Siz hangi Kültürde Büyüdünüz?
Değerler Kültürü mü? Korku Kültürü mü?
Her birey, doğup büyüdüğü toplumun, ailenin ve kültürün dinamiklerine göre hayata anlam vermektedir. Kişilerarası ilişkiler, bakış açıları, davranışlar, belki de hayatımıza alacağımız kişiler bile farkında olmadan bu sisteme ve kodlamaya göre şekillenmektedir. Prof. Dr. Doğan Cüceloğlu’na göre insan ilişkilerine yön veren, şekillendiren iki temel kültür vardır: Denetim odaklı korku kültürü ve gelişim odaklı değerler kültürü.
Denetim odaklı korku kültürünü besleyen en önemli kavram güçtür. Bu sistemin içindeki ana kaynak en güçlü kişidir. Aileyi bir arada tutan, denetleyen ve onun kurallarına göre hareket edilmesini isteyen kişidir. Genellikle “ben bilirim” sistemi işler. Ailenin merkezindeki otoriter ve yönetici konumunda bir kişi ve onun etrafında veya aşağısında olan diğer bireyler sistemin şeklini yansıtır. Bu kültürde büyüyen bireyler ileri yaşamlarında ya tepedeki kişi olma rolünü üstlenir ya da üstün olan kişinin altına sığınırlar. Yönetici ve otoriter rolüne geçen bireyler ben anlayışını benimseyerek her şeyi kendisinin en iyi bildiğini düşündüğü için sürekli kontrol etme arzusu ile denetleme yaparlar. Bu kültürde büyüyüp güçlünün altındaki rolü üstlenen bireyler ise sen anlayışı ile başkasının isteklerini yerine getirme noktasında hareket eder. Bu bireyler kendi değerlerini, istek ve arzularını görmezden gelerek etrafındaki insanlara göre hayatlarını şekillendirirler. Özetleyecek olursak korku kültürü hiyerarşik bir sistem üzerine kurulmuştur.
Gelişim odaklı değerler kültürünün temel taşı ise ben yerine “biz” olmaktır. Ailede otoriter bir kişi yerine paylaşılan değerler ve ortaklık ön plandadır. İş birliği, demokrasi, saygı, sevgi, hoşgörü ve şeffaflık gibi kavramlar değerler kültürünün anahtar kelimeleridir. Eşitlik ve bütünlüğü sağlamak sistemi hiyerarşik bir yapı yerine dengeli ve sağlıklı bir konumda tutar. Bu kültürde büyüyen veya yetişen bireyler iş hayatında veya özel hayatında ortak değerleri ele alarak hareket ederler. Karşısındaki ezmek, yönetmek veya baskılamak yerine onunla anlamlı ve saygı çerçevesinde bir ilişki kurmak için çaba gösterir. Değerler kültürü, bir toplumun sahip olması gereken sağlıklı olan yapıdır.

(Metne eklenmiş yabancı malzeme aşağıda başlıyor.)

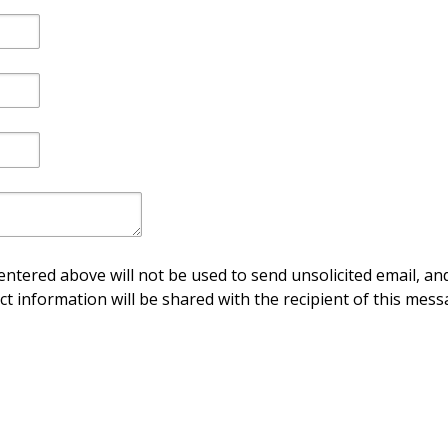
ntered above will not be used to send unsolicited email, and
ct information will be shared with the recipient of this mess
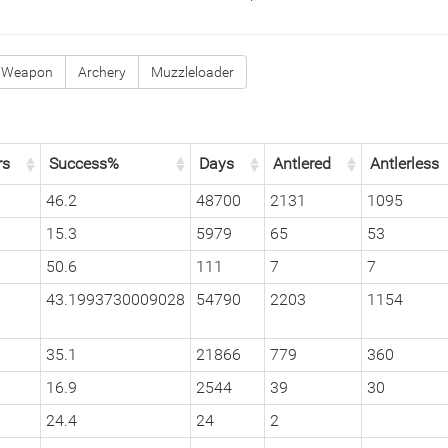
 Weapon
Archery
Muzzleloader
rs
Success%
Days
Antlered
Antlerless
46.2
48700
2131
1095
15.3
5979
65
53
50.6
111
7
7
43.1993730009028
54790
2203
1154
35.1
21866
779
360
16.9
2544
39
30
24.4
24
2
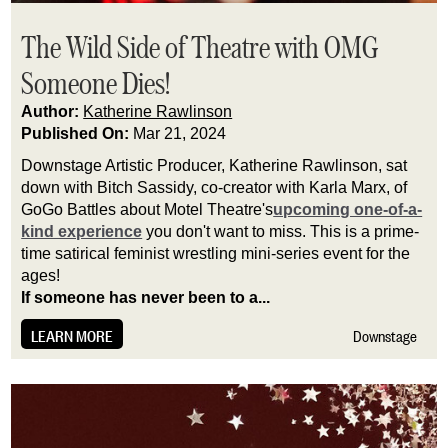
The Wild Side of Theatre with OMG
Someone Dies!
Author:
Katherine Rawlinson
Published On:
Mar 21, 2024
Downstage Artistic Producer, Katherine Rawlinson, sat 
down with Bitch Sassidy, co-creator with Karla Marx, of 
GoGo Battles about Motel Theatre's
upcoming one-of-a-
kind experience
 you don't want to miss. This is a prime-
time satirical feminist wrestling mini-series event for the 
ages!
If someone has never been to a...
LEARN MORE
Downstage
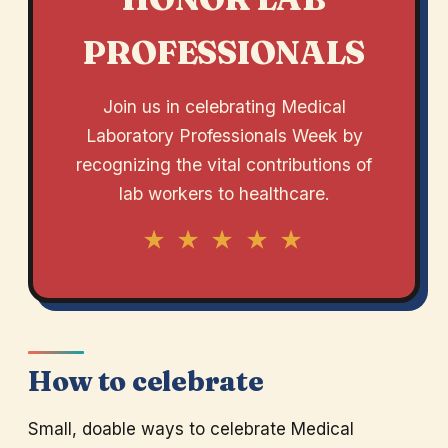
PROFESSIONALS
Join us in celebrating Medical
Laboratory Professionals Week by
recognizing the vital contributions of
lab workers to healthcare.
★ ★ ★ ★ ★
How to celebrate
Small, doable ways to celebrate Medical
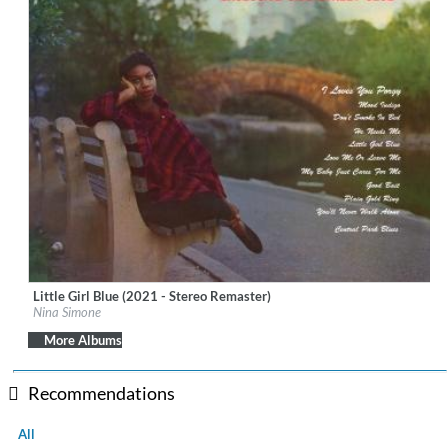
Little Girl Blue (2021 - Stereo Remaster)
Label:
BMG Rights Management (US) LLC
Nina Simone
Genre:
Jazz
More Albums
Recommendations
All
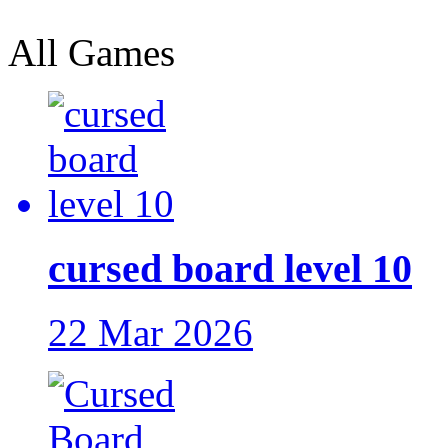
All Games
cursed board level 10
22 Mar 2026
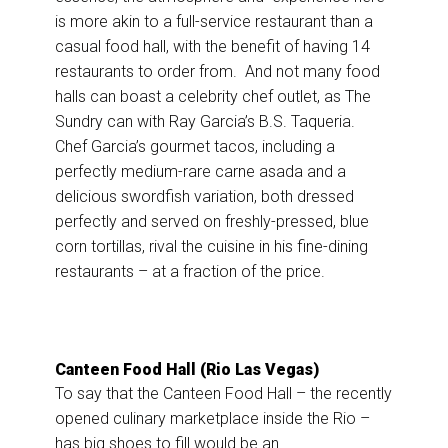
is more akin to a full-service restaurant than a
casual food hall, with the benefit of having 14
restaurants to order from. And not many food
halls can boast a celebrity chef outlet, as The
Sundry can with Ray Garcia’s B.S. Taqueria.
Chef Garcia’s gourmet tacos, including a
perfectly medium-rare carne asada and a
delicious swordfish variation, both dressed
perfectly and served on freshly-pressed, blue
corn tortillas, rival the cuisine in his fine-dining
restaurants – at a fraction of the price.
Canteen Food Hall (Rio Las Vegas)
To say that the Canteen Food Hall – the recently
opened culinary marketplace inside the Rio –
has big shoes to fill would be an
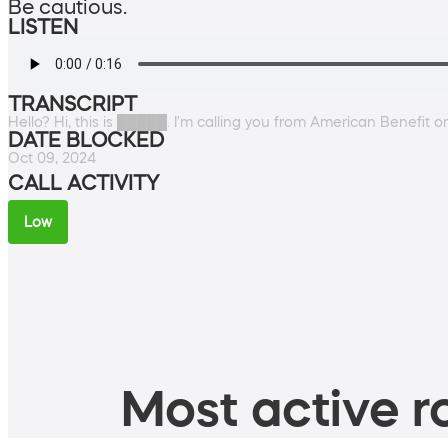
Be cautious.
LISTEN
TRANSCRIPT
Hello? Hi, this is █████. I'm calling you from American Benefit 
DATE BLOCKED
Oct 09, 2024
CALL ACTIVITY
Low
Most active ro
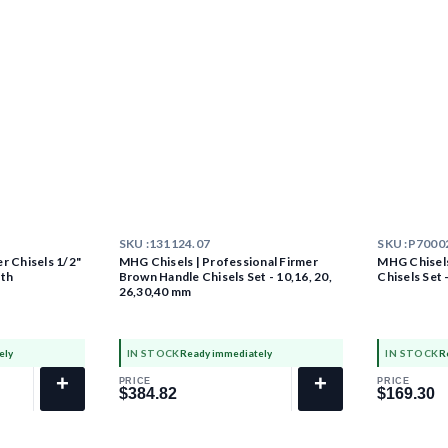
SKU :
131124.07
SKU :
P7000
r Chisels 1/2"
MHG Chisels | Professional Firmer
MHG Chisels
ath
Brown Handle Chisels Set - 10,16, 20,
Chisels Set 
26,30,40 mm
ely
IN STOCK
Ready immediately
IN STOCK
R
+
+
PRICE
PRICE
$384.82
$169.30
$384.82
$169.30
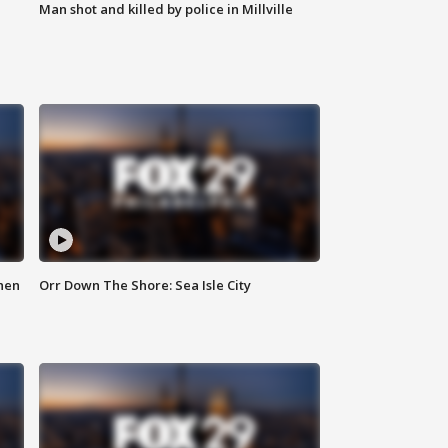
Man shot and killed by police in Millville
hen
Orr Down The Shore: Sea Isle City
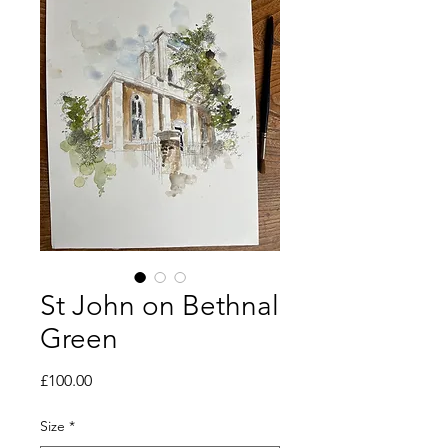
St John on Bethnal
Green
Price
£100.00
Size
*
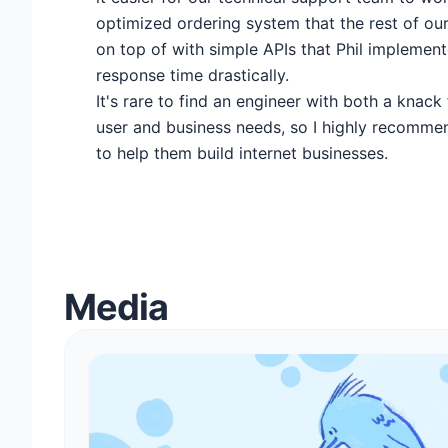
optimized ordering system that the rest of ou
on top of with simple APIs that Phil implemen
response time drastically.
It's rare to find an engineer with both a knack
user and business needs, so I highly recomme
to help them build internet businesses.
Media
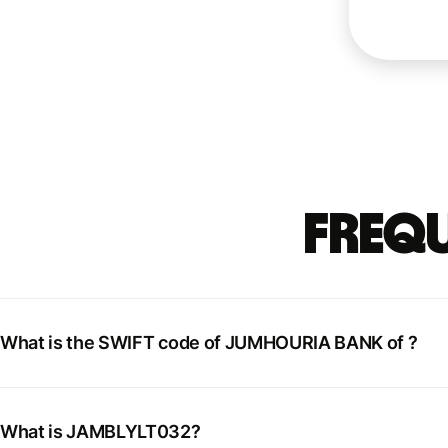
Frequ
What is the SWIFT code of JUMHOURIA BANK of ?
What is JAMBLYLT032?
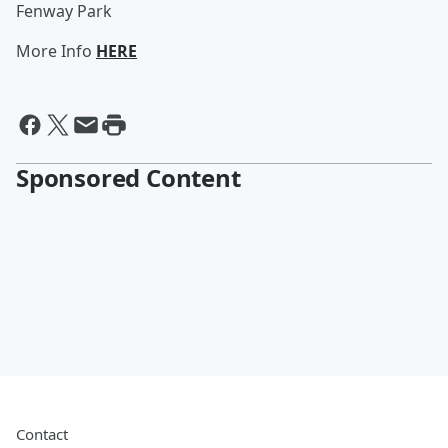
Fenway Park
More Info
HERE
Sponsored Content
Contact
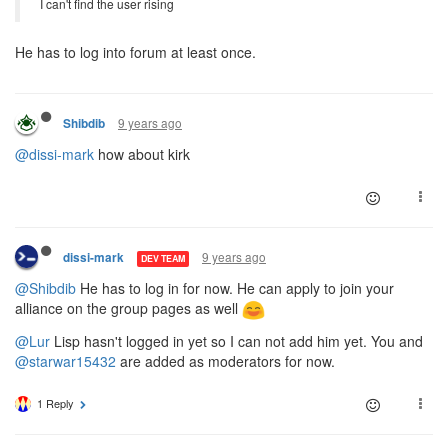
I can't find the user rising
He has to log into forum at least once.
9 years ago
Shibdib
@dissi-mark
how about kirk
9 years ago
dissi-mark
DEV TEAM
@Shibdib
He has to log in for now. He can apply to join your
alliance on the group pages as well
@Lur
Lisp hasn't logged in yet so I can not add him yet. You and
@starwar15432
are added as moderators for now.
1 Reply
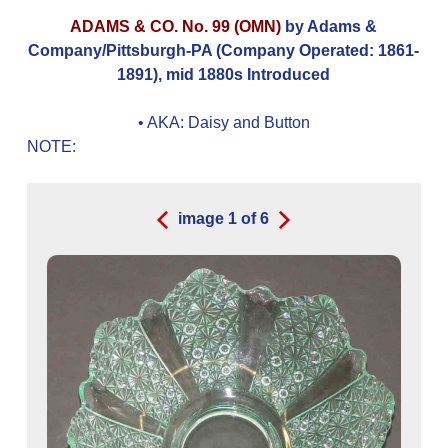
ADAMS & CO. No. 99 (OMN)
by Adams &
Company/Pittsburgh-PA (Company Operated: 1861-
1891), mid 1880s Introduced
• AKA:
Daisy and Button
NOTE:
image
1
of
6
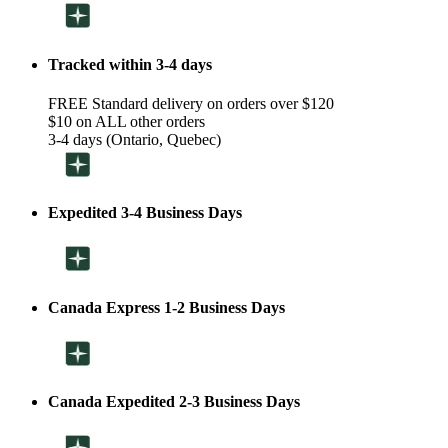
Tracked within 3-4 days
FREE Standard delivery on orders over $120
$10 on ALL other orders
3-4 days (Ontario, Quebec)
Expedited 3-4 Business Days
Canada Express 1-2 Business Days
Canada Expedited 2-3 Business Days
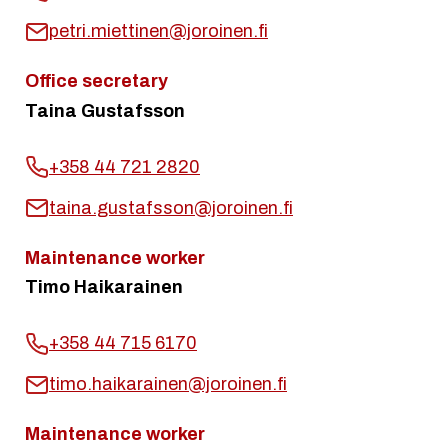
petri.miettinen@joroinen.fi
Office secretary
Taina Gustafsson
+358 44 721 2820
taina.gustafsson@joroinen.fi
Maintenance worker
Timo Haikarainen
+358 44 715 6170
timo.haikarainen@joroinen.fi
Maintenance worker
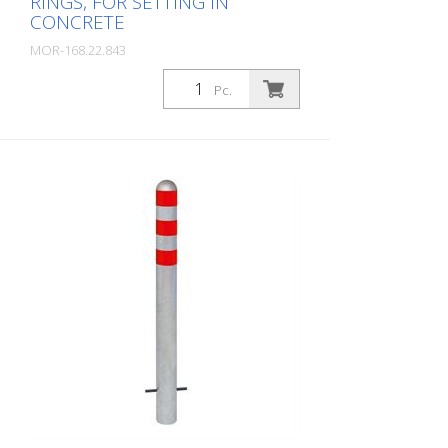
RINGS, FOR SETTING IN
CONCRETE
MOR-168.22.843
Package: Stk. (1Pc.)
Pc.
CITY protective bollard made of steel,
round tube 108/2.9 mm, hot-dip
galvanized and coated white, with three
blue reflective rings, with aluminium cap,
for setting in concrete Total height: 1200
mm Above ground: 800 mm CITY
protective bollard for protecting charging
poles and securing the power unit.
Optically appealing protective bollard with
attractive aluminum cap and reflective
rings. Available in many variants for
optimum colour matching of charging
pole and protective bollard. Further
options: Other heights and diameters
Removable with triangular lock or cylinder
lock Coating in desired RAL color
Reflective rings in white, red, blue, green,
yellow Available with additional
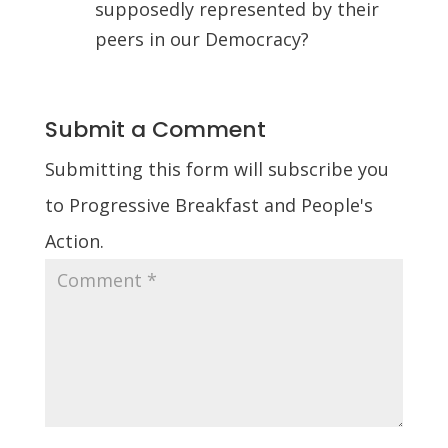
supposedly represented by their
peers in our Democracy?
Submit a Comment
Submitting this form will subscribe you
to Progressive Breakfast and People's
Action.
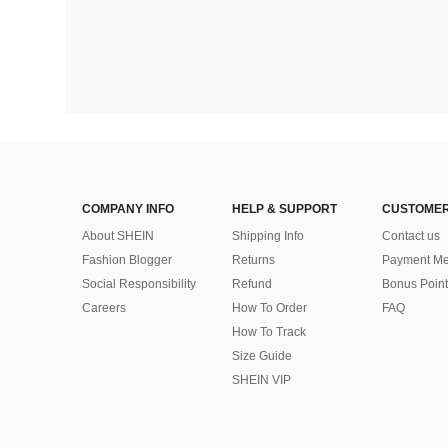
COMPANY INFO
HELP & SUPPORT
CUSTOMER
About SHEIN
Shipping Info
Contact us
Fashion Blogger
Returns
Payment Me
Social Responsibility
Refund
Bonus Point
Careers
How To Order
FAQ
How To Track
Size Guide
SHEIN VIP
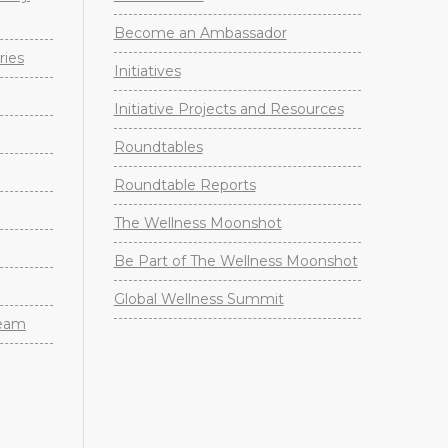
Become an Ambassador
ries
Initiatives
Initiative Projects and Resources
Roundtables
Roundtable Reports
The Wellness Moonshot
Be Part of The Wellness Moonshot
Global Wellness Summit
Team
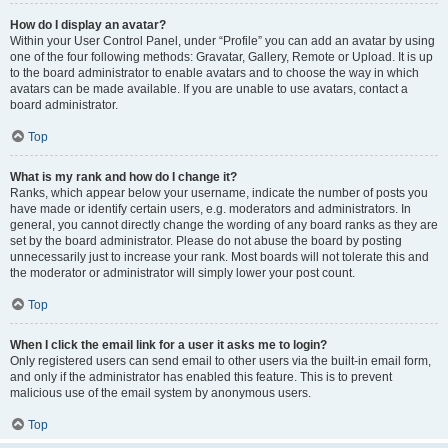
How do I display an avatar?
Within your User Control Panel, under “Profile” you can add an avatar by using
one of the four following methods: Gravatar, Gallery, Remote or Upload. It is up
to the board administrator to enable avatars and to choose the way in which
avatars can be made available. If you are unable to use avatars, contact a
board administrator.
Top
What is my rank and how do I change it?
Ranks, which appear below your username, indicate the number of posts you
have made or identify certain users, e.g. moderators and administrators. In
general, you cannot directly change the wording of any board ranks as they are
set by the board administrator. Please do not abuse the board by posting
unnecessarily just to increase your rank. Most boards will not tolerate this and
the moderator or administrator will simply lower your post count.
Top
When I click the email link for a user it asks me to login?
Only registered users can send email to other users via the built-in email form,
and only if the administrator has enabled this feature. This is to prevent
malicious use of the email system by anonymous users.
Top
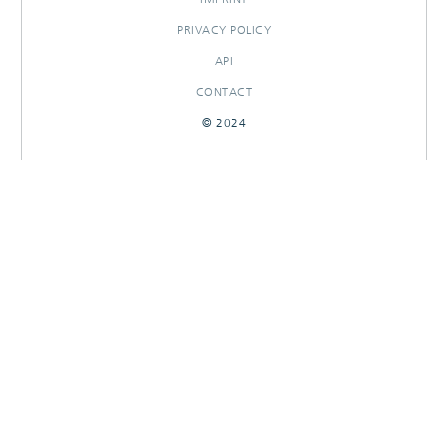
PRIVACY POLICY
API
CONTACT
© 2024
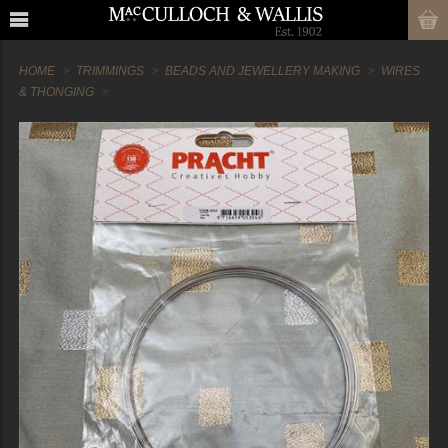
HOME
TRIMMINGS
BEADS AND JEWELLERY MAKING
WIRES
& THONGING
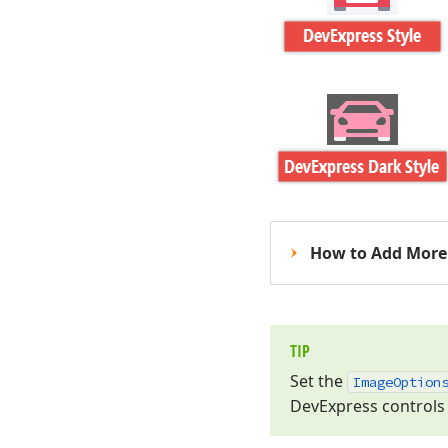
How to Add More 
TIP
Set the
Image
Option
DevExpress controls 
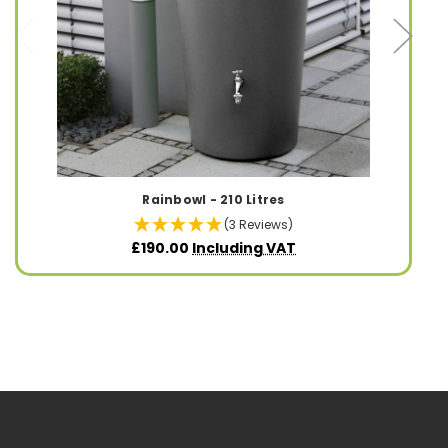
Rainbowl - 210 Litres
(3 Reviews)
£190.00
Including VAT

Bu kültürler ilişkilere şekil verdiği gibi ebeveyn rolündeki tutum ve davranışları da etkilemektedir. Anne-babaların çocuklarıyla ilişkilerini gözden geçirirken öncelikle hangi kültürün içinde büyüdüklerini fark etmeleri önemlidir. Örneğin korku kültüründe büyüyen bir baba, kendi aile sisteminde lider konumunda olmayı tercih edip çocuğunun değerlerini ve düşüncelerini görmezden gelebilir. Sadece otoriter kişinin kurallarının geçerli olduğu bu ailede korku kültürü sistemi beslenerek devam edecek ve çocuğun birey olması noktasında engel teşkil edebilecektir. Böyle bir ortamda çocuk itaat sistemine göre şekillendiği için sorumluluk bilinci, kendini ifade etme, karar verebilme becerisi gibi konularda geri kalacaktır. Sistemi diğer kültür üzerinden değerlendirecek olursak; gelişim odaklı değerler kültürüne sahip aileler, sınırlar, kurallar ve sorumluluk bilinci gibi konularda uyumlu ve eşit yapıya sahiptirler. Bu kültürde büyümüş ebeveynler kendi aile sistemlerini kurarken sağlıklı bir ilişki dinamiği kurabilirler. Değerler kültüründe büyümüş bir ebeveyn ben demek yerine biz olarak sistemi düzenler ve çocuğunun kendiyle barışık, farkındalığı yüksek ve sorumluluklarını bilen bir birey olarak büyümesi konusunda iş birliği ile yürütür.
Peki değişim mümkün mü?
Tabi ki korku kültüründe büyüyen bir bireyin değerler kültürünü benimsemesi ve dönüştürmesi mümkün. Değişim için ilk adım “farkındalıktır”. Birey önce kendisini ve kültürünü tanımlayacak ve fark edecek, sonrasında da korku kültüründen değerler kültürüne geçiş yapabilmek için kendine bir yol inşa edecektir. Değişim için fark et ve emek ver.